Radstone trained at Herefordshire College of Arts and later at the Camberwell College of Arts, from where she graduated in 1979 as part of a cohort that included Angus Suttie and Henry Pim. Her work is included in numerous public collections both in the UK and overseas, including four works in the Victoria and Albert Museum, the Fitzwilliam Museum, the British Council,
the Shigaraki Ceramic Cultural Park, Japan and Los Angeles County Museum of Art.

She lives and works in South East London.

==Career==
===Work===
In 1979 Radstone established her first studio at 401½ Workshops in South London, receiving a grant from the Crafts Council, followed by an award from the Robert and Lisa Sainsbury Trust, who also supported the establishment of Arlingford Studios in Brixton, South London in 1985. She also received awards from Greater London Arts, the Oppenheim-John Downes Memorial Trust and won the Unilever Prize in 1988. In 1993 she was a recipient of the inaugural Arts Foundation Fellowship. Radstone was a contributor to the conference, Culture and the Unconscious at SOAS, London, and she was a participant at the St. George's House, Windsor Castle, consultation, The Value of Culture and the Crisis of Judgement. In 2020 she delivered the annual Henry Hammond Memorial Lecture.

===Exhibitions===
Radstone has exhibited internationally for over 40 years. In addition to regular solo exhibitions at Marsden Woo Gallery in London, she has had solo exhibitions at a variety of galleries and museums, and participated in group shows in Europe, the US and Japan.

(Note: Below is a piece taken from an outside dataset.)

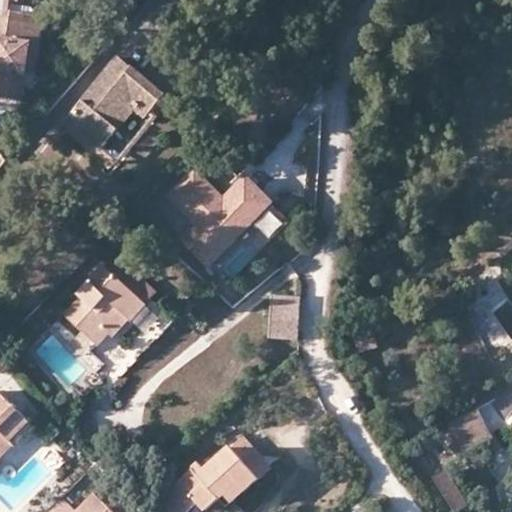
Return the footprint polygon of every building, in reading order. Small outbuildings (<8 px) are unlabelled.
[(29,74),(34,41),(28,40),(31,21),(24,12),(12,10),(3,17),(0,16),(0,69),(0,70),(0,72),(0,96),(24,100),(29,74)] [(29,74),(38,75),(43,43),(34,41),(29,74)] [(167,99),(121,60),(68,124),(102,152),(141,107),(152,117),(167,99)] [(274,201),(250,177),(226,200),(197,171),(172,197),(201,226),(185,242),(209,266),(274,201)] [(123,315),(130,322),(131,323),(148,306),(119,277),(123,273),(112,263),(90,285),(91,286),(81,295),(84,300),(67,318),(97,347),(110,334),(107,331),(123,315)] [(119,277),(148,306),(157,296),(129,268),(123,273),(119,277)] [(272,342),(301,342),(302,297),(273,297),(272,342)] [(115,338),(130,322),(123,315),(107,331),(110,334),(115,338)] [(371,331),(356,334),(360,349),(374,345),(371,331)] [(0,439),(5,436),(14,444),(32,427),(0,393),(0,439)] [(491,438),(474,410),(446,426),(462,454),(491,438)] [(5,436),(0,439),(0,457),(14,444),(5,436)] [(239,480),(247,487),(269,468),(241,436),(205,466),(200,461),(163,495),(176,511),(184,511),(195,503),(203,511),(225,492),(239,480)] [(467,503),(443,468),(430,477),(453,511),(467,503)] [(232,500),(247,487),(239,480),(225,492),(232,500)] [(111,511),(92,492),(72,511),(111,511)]
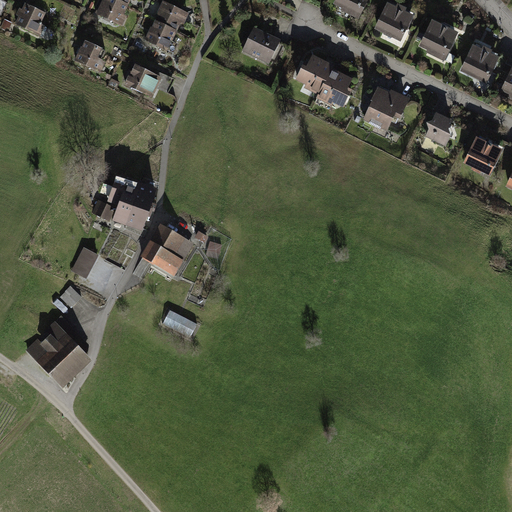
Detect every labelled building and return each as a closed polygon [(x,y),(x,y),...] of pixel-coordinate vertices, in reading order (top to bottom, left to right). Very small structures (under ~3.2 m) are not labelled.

A major retrospective exhibition of her career, titled More than Words, was held in 2017–18 at the York Art Gallery's Centre of Ceramic Art. In 2019 she was a joint organiser of Unearthed, a three-person exhibition at the House Mill, Three Mills Island, London.

===Teaching===
Radstone has taught and lectured throughout her career, both in the UK and abroad. She has held positions at Camberwell College of Art, University of the Arts, London; University for the Creative Arts, Farnham; Wimbledon School of Art, London; Portsmouth Polytechnic and The University of Colorado, Boulder, USA. Since 1994 Radstone has taught on the Ceramics Diploma Course at the City Lit in London. Institutions where she has been a visiting lecturer include New York State College of Ceramics at Alfred University, as well as a number of other colleges in North America; also at universities in South Korea and Ireland.

==Writing==
- Catalogue essay for 79/97, An Lanntair and tour;
- 'An Exemplary Artist', catalogue essay for Angus Suttie 1946-1993, published by Contemporary Applied Arts 1994;
- Obituary: Angus Suttie, Crafts, September/October 1993;
- 'Builders of Dreams', Crafts, March/April 1987;
- Review, Crafts, May/June 1986;
- 'The Whole Works', essay for Angus Suttie exhibition catalogue, Anatol Orient 1985.